> **EXERCISE AIM**:
Please repeat every entry exactly as written, but skip the pictures.

> **EXERCISE INPUT**:
※

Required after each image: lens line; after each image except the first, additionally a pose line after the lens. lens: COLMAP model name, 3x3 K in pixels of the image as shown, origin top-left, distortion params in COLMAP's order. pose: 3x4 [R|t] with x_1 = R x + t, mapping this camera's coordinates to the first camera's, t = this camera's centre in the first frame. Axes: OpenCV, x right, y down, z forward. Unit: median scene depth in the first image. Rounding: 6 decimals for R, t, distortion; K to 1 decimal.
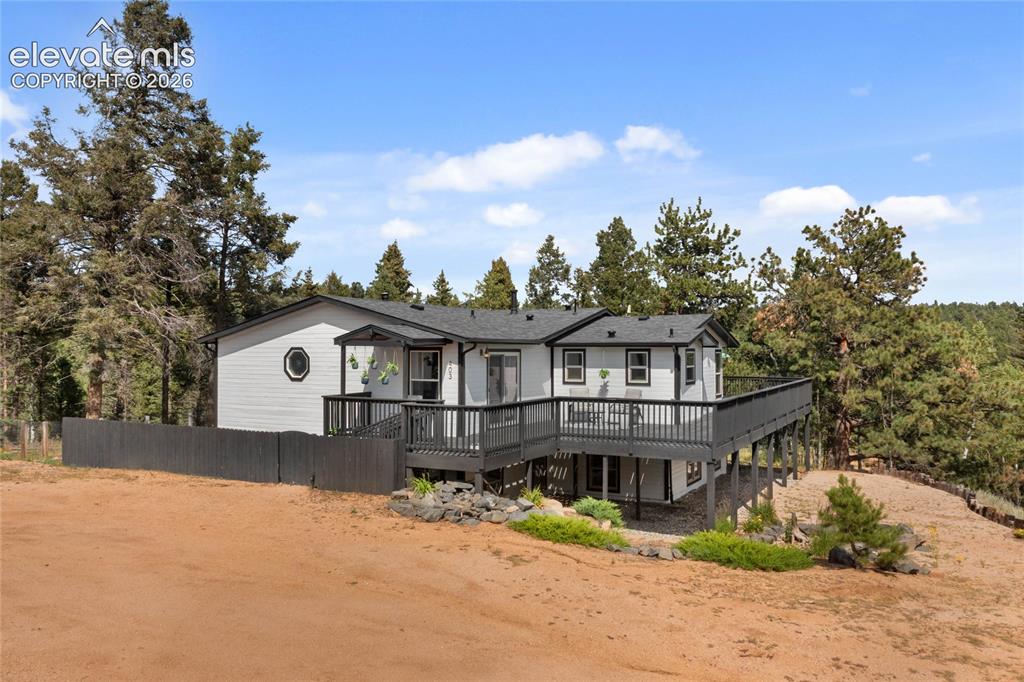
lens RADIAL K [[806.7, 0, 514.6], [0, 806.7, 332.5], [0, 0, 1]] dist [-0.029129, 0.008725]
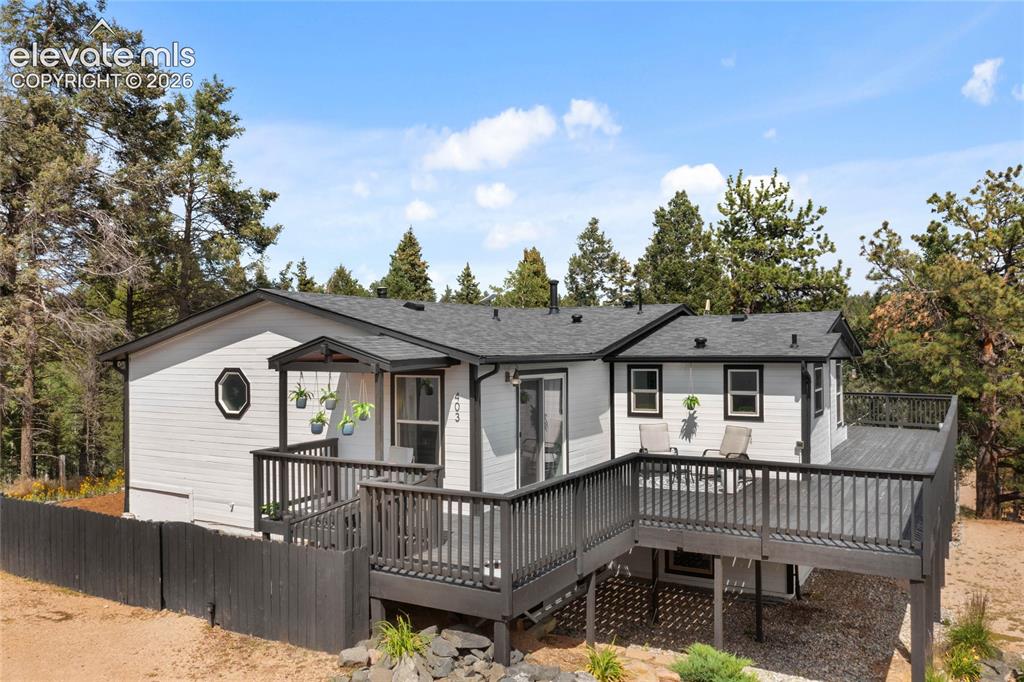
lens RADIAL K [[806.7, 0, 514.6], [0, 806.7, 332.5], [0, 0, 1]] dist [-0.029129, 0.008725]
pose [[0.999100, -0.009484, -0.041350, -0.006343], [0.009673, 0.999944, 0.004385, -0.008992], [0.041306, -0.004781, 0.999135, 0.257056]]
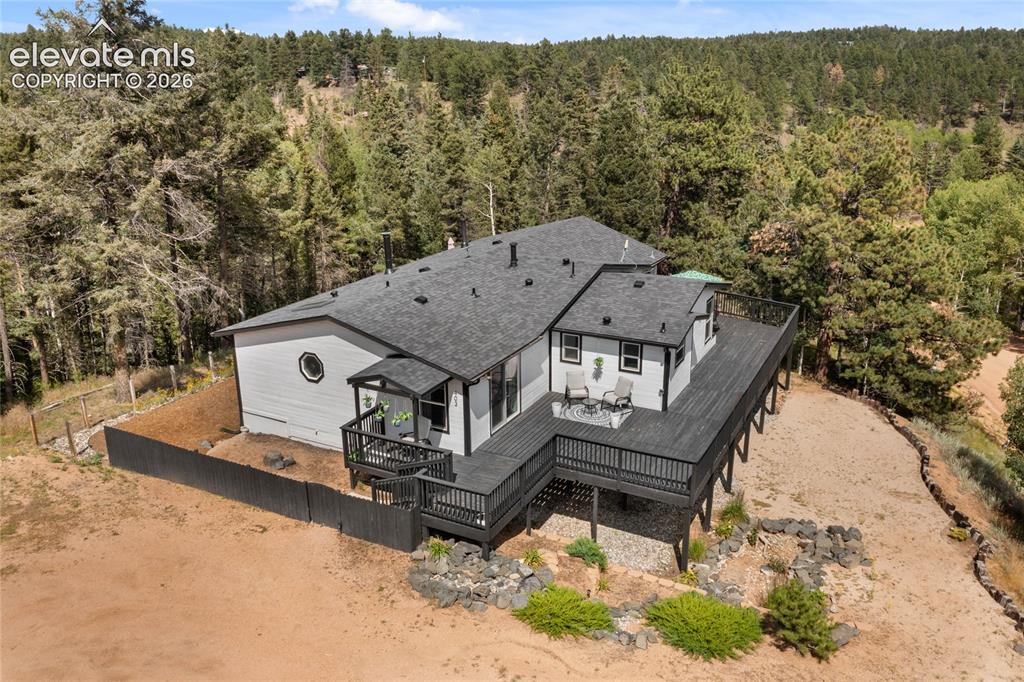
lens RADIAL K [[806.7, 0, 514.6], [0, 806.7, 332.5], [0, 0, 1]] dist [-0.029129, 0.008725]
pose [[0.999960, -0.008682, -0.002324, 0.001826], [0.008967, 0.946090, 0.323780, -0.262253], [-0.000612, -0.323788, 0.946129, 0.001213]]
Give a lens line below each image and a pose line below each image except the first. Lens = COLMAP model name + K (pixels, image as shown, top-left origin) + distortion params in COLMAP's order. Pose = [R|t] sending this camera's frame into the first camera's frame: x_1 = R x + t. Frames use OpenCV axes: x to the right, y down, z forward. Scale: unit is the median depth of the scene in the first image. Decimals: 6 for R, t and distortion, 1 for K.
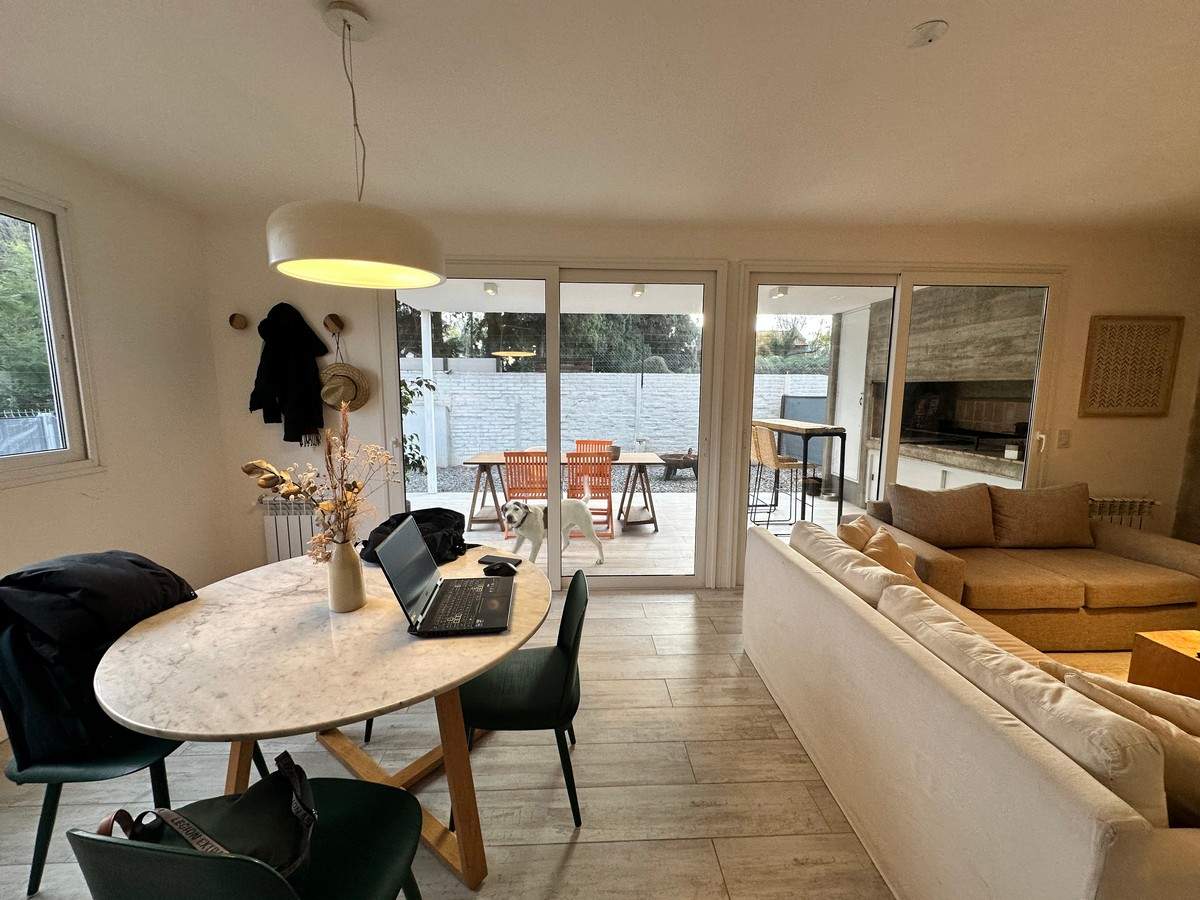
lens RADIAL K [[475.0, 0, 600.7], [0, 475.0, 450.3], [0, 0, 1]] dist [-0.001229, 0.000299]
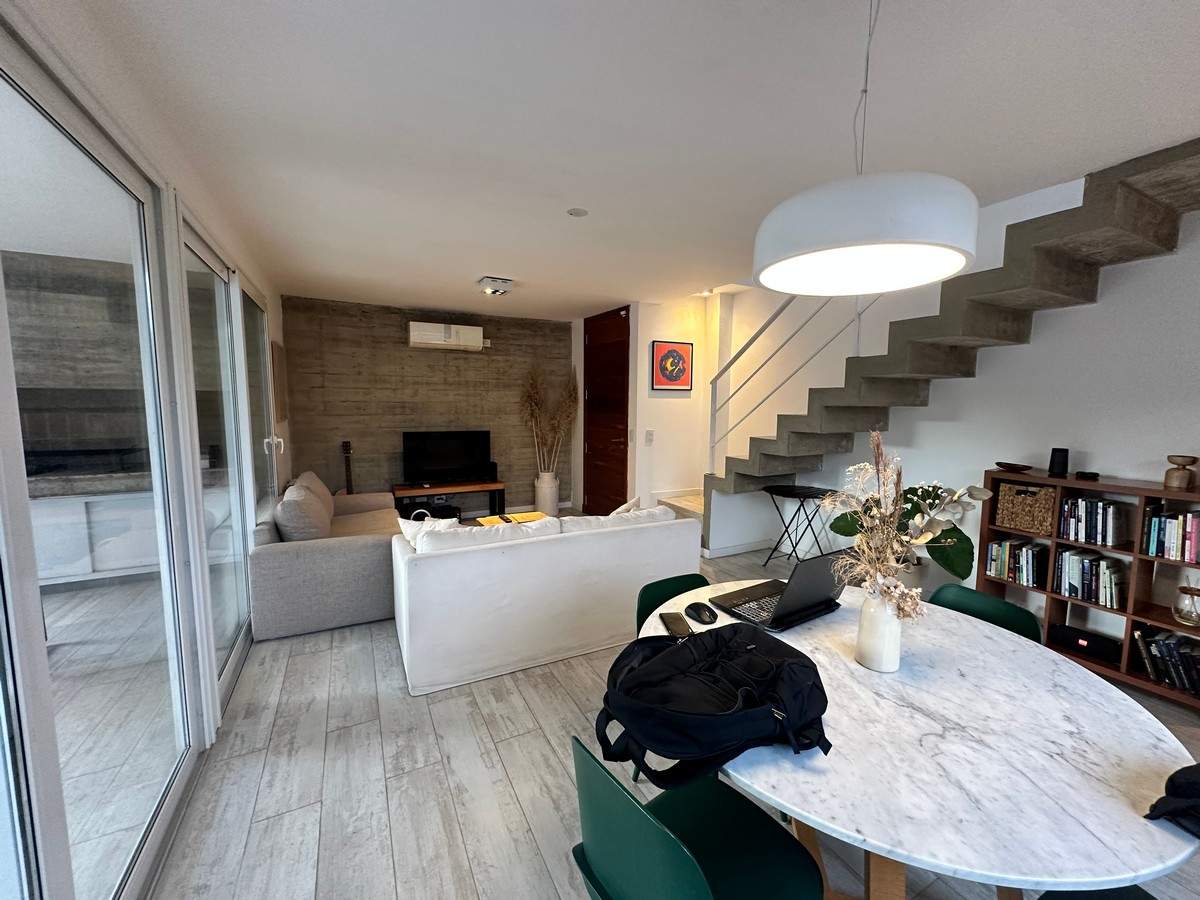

※

> **EXERCISE ANSWER**:
Required after each image: lens line; after each image except the first, additionally a pose line after the lens. lens: COLMAP model name, 3x3 K in pixels of the image as shown, origin top-left, distortion params in COLMAP's order. pose: 3x4 [R|t] with x_1 = R x + t, mapping this camera's coordinates to the first camera's, t = this camera's centre in the first frame. Axes: OpenCV, x right, y down, z forward. Unit: median scene depth in the first image. Rounding: 6 decimals for R, t, distortion; K to 1 decimal.
lens RADIAL K [[806.7, 0, 514.6], [0, 806.7, 332.5], [0, 0, 1]] dist [-0.029129, 0.008725]
lens RADIAL K [[806.7, 0, 514.6], [0, 806.7, 332.5], [0, 0, 1]] dist [-0.029129, 0.008725]
pose [[0.999100, -0.009484, -0.041350, -0.006343], [0.009673, 0.999944, 0.004385, -0.008992], [0.041306, -0.004781, 0.999135, 0.257056]]
lens RADIAL K [[806.7, 0, 514.6], [0, 806.7, 332.5], [0, 0, 1]] dist [-0.029129, 0.008725]
pose [[0.999960, -0.008682, -0.002324, 0.001826], [0.008967, 0.946090, 0.323780, -0.262253], [-0.000612, -0.323788, 0.946129, 0.001213]]
Give a lens line below each image and a pose line below each image except the first. Lens = COLMAP model name + K (pixels, image as shown, top-left origin) + distortion params in COLMAP's order. Pose = [R|t] sending this camera's frame into the first camera's frame: x_1 = R x + t. Frames use OpenCV axes: x to the right, y down, z forward. Scale: unit is the median depth of the scene in the first image. Decimals: 6 for R, t and distortion, 1 for K.
lens RADIAL K [[475.0, 0, 600.7], [0, 475.0, 450.3], [0, 0, 1]] dist [-0.001229, 0.000299]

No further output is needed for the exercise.